Insurers seek approval to raise healthcare rates

By Frank Cho
Advertiser Staff Writer

Hawai'i's largest healthcare plans want to raise their rates and are seeking approval to raise premiums for the first time under the state's new health insurance rate regulation law.

Kaiser Permanente, Hawai'i's second-largest health insurer and No. 1 health maintenance organization, has filed with the state insurance division a request to raise its base rates an average of 9 percent. The state has 90 days to rule on the request, but Kaiser could implement the higher rates while its request is pending.

The higher rates will have an impact on businesses, which are required by state law to provide health insurance for their workers, and employees, whose share would also likely increase.

The average monthly premium for an employee insured by Kaiser is about $205 for a single person and about $615 for a family.

Also seeking higher rates are University Health Alliance, which wants to raise its base rates an average of 10 percent, and the Hawaii Medical Service Association, which is seeking approval for a 5.5 percent rate increase it implemented in July for small businesses.

Despite recent rate regulation, experts say insurance premiums are now rising at their fastest clip in a decade, fueled by increased demand for hospital services and prescription drugs.

"This is about what we were projecting. But I think what we are going to see at least for the next two years is probably going to be double-digit increases in the base rates," said Paul Tom, president of Benefits Plan Consultants Hawai'i Inc., a health insurance plan consultant.

________________

## STUDY QUESTIONS
a. In the article on Hawai'i health insurance rates, what average increase to its base rates has Kaiser Permanente requested?
b. Please write the next part of the article on Hawai'i health insurance rates, picking up after its final sentence.
The records have no connection to the article on Hawai'i health insurance rates.

## PROVIDED MATERIAL
________________

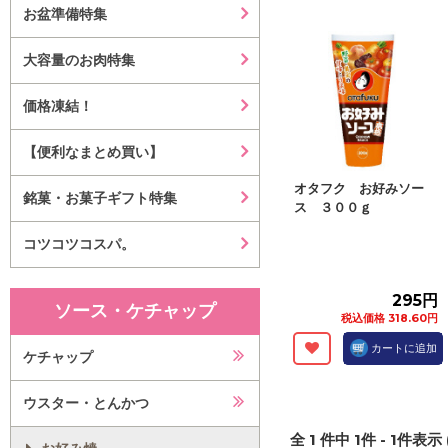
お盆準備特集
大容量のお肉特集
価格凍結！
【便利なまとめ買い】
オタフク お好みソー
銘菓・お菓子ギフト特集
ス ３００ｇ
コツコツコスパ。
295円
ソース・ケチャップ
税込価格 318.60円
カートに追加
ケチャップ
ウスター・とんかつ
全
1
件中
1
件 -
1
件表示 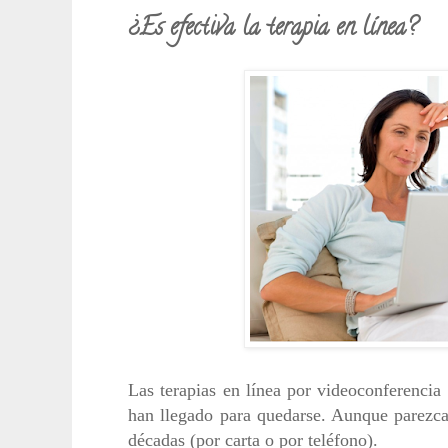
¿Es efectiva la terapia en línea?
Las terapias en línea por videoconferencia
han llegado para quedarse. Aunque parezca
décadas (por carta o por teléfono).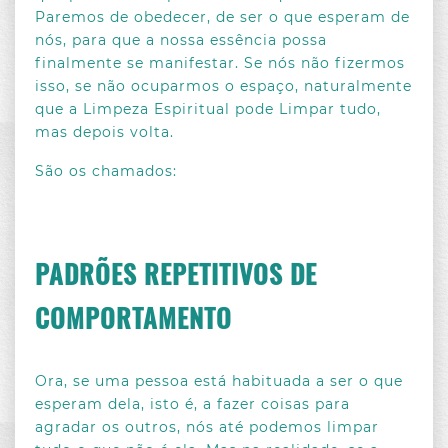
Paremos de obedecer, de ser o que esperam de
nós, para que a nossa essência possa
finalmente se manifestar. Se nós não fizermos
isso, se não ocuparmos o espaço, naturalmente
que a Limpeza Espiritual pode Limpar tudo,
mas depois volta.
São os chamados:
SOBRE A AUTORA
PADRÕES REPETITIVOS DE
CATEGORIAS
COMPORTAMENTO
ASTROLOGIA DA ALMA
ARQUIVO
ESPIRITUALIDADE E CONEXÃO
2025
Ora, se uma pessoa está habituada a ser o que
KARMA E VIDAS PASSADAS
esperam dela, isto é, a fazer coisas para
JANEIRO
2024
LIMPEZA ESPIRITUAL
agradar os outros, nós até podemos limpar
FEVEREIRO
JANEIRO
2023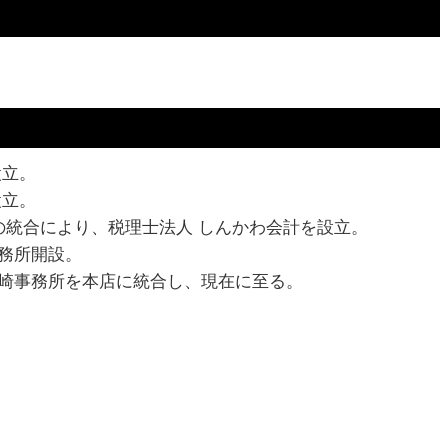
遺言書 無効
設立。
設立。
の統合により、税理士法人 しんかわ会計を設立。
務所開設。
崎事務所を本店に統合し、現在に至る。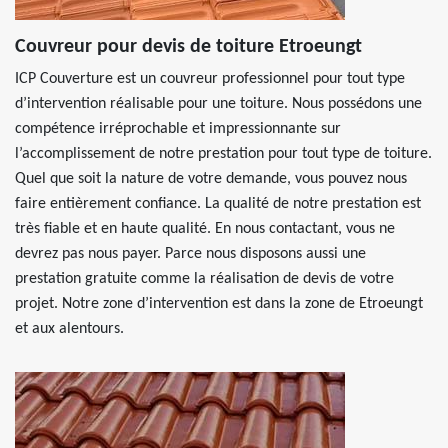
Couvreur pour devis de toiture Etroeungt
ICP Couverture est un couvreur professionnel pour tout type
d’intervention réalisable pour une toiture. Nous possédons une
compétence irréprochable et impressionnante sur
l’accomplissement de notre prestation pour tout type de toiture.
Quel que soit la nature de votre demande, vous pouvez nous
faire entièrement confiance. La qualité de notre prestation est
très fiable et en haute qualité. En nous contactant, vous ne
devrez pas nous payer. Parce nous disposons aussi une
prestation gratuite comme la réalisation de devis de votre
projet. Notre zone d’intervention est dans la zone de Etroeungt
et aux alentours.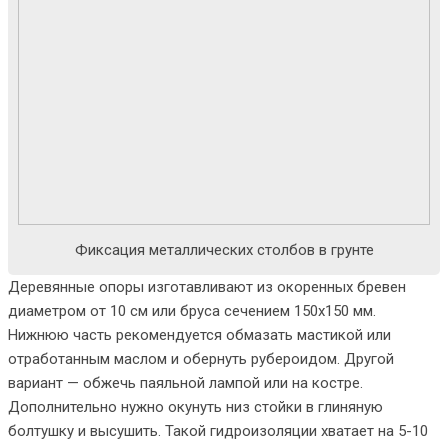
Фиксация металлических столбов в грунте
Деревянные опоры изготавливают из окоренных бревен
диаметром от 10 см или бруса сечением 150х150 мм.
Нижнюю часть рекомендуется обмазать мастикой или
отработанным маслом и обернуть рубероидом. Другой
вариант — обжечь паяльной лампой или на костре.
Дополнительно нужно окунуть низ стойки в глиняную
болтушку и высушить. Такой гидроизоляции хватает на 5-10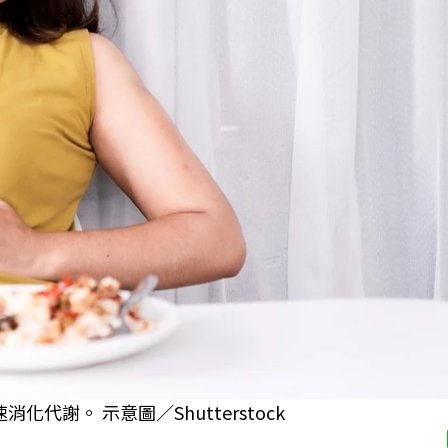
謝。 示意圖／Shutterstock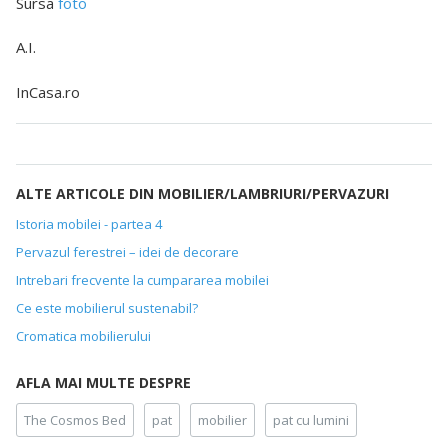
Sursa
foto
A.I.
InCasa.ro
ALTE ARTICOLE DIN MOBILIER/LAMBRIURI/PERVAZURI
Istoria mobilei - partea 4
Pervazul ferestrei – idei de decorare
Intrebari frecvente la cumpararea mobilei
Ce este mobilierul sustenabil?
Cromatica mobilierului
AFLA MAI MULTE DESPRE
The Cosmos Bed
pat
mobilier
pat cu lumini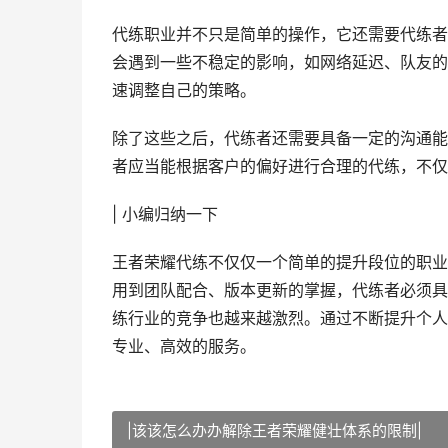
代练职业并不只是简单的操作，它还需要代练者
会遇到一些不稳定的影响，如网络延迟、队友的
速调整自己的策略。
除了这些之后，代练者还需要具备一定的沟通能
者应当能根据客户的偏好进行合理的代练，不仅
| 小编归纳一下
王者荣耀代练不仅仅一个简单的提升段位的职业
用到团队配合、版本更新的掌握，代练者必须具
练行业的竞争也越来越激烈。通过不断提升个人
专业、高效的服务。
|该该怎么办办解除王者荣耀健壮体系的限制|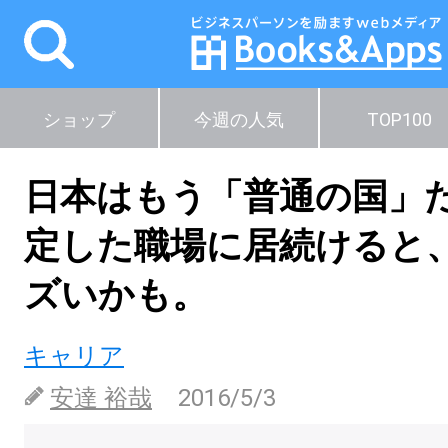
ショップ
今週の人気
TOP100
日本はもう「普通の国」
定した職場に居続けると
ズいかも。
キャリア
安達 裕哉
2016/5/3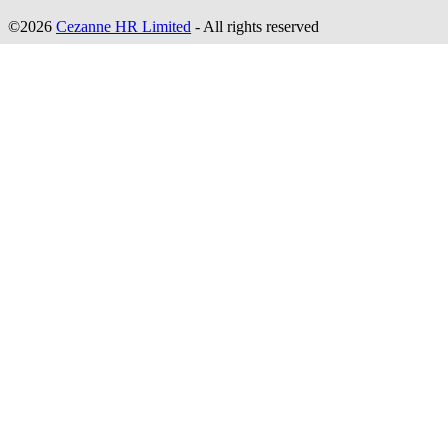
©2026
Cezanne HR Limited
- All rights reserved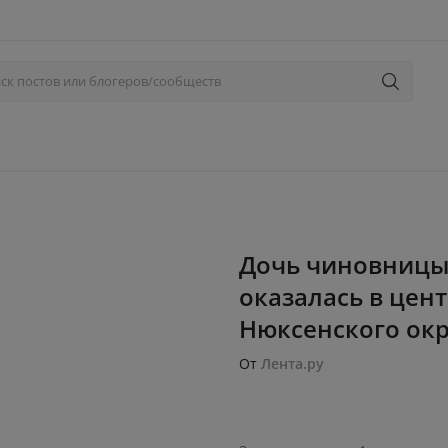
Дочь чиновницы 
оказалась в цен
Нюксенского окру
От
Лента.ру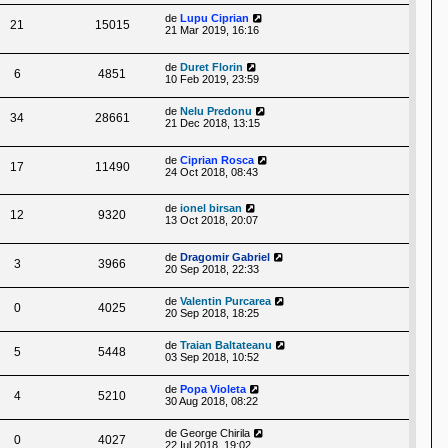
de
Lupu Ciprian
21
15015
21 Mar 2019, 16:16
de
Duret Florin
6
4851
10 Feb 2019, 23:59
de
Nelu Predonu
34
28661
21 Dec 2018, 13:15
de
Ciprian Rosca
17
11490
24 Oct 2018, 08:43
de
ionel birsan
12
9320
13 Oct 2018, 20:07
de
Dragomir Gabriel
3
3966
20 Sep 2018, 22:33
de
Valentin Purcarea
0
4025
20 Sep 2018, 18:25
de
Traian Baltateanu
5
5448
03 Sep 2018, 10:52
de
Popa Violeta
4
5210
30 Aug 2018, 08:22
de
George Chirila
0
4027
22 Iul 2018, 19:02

________________

## ACTIVITY ANSWERS
a. An average of 9 percent.

b.
Under a law passed last year, the state can regulate premiums by requiring health insurers to submit rates to the insurance commissioner for approval. The law, which has an expiration date of June 2006, prohibits companies from setting rates that are deemed to be excessive, inadequate or unfairly discriminatory and allows oversight similar to that of auto insurance and worker's compensation rates in Hawai'i.

The state regulator has approved UHA's request, but Kaiser's and HMSA's requests are pending. Hawai'i Management Alliance Association is the only Hawai'i-based insurer that has not filed.

"The new law took effect on Jan. 1; insurers have 30 days after that date to get their filings in," said Gordon Ito, the acting insurance commissioner.

HMSA said it plans to make a second filing this month that would most likely seek a single-digit increase on average for its large employer groups.

"Hopefully, the good thing, and maybe I am being naive, is that these filings will communicate to people what is driving our costs up and that we are not raising their rates just because we want to," said Steve Van Ribbink, HMSA's chief financial officer.

Hawai'i is one of about 40 states that have started regulating health insurance more closely in an effort to keep rates stable.

But unlike the Mainland, where businesses simply pass on much of the rate increase to employees, Hawai'i businesses are bound by a 1974 law requiring employers to pick up most of the cost.

It is not clear yet whether rate regulation will be able to keep insurance costs down in Hawai'i as falling stock market returns and years of competition have led several of the larger plans to underprice their products and absorb millions of dollars in losses, experts said.

"The insurance plans need to catch up (financially) so insurers are going to ask for higher rates. Some of this process is going to be obscured to the consumer until we get a good base rate," Tom said.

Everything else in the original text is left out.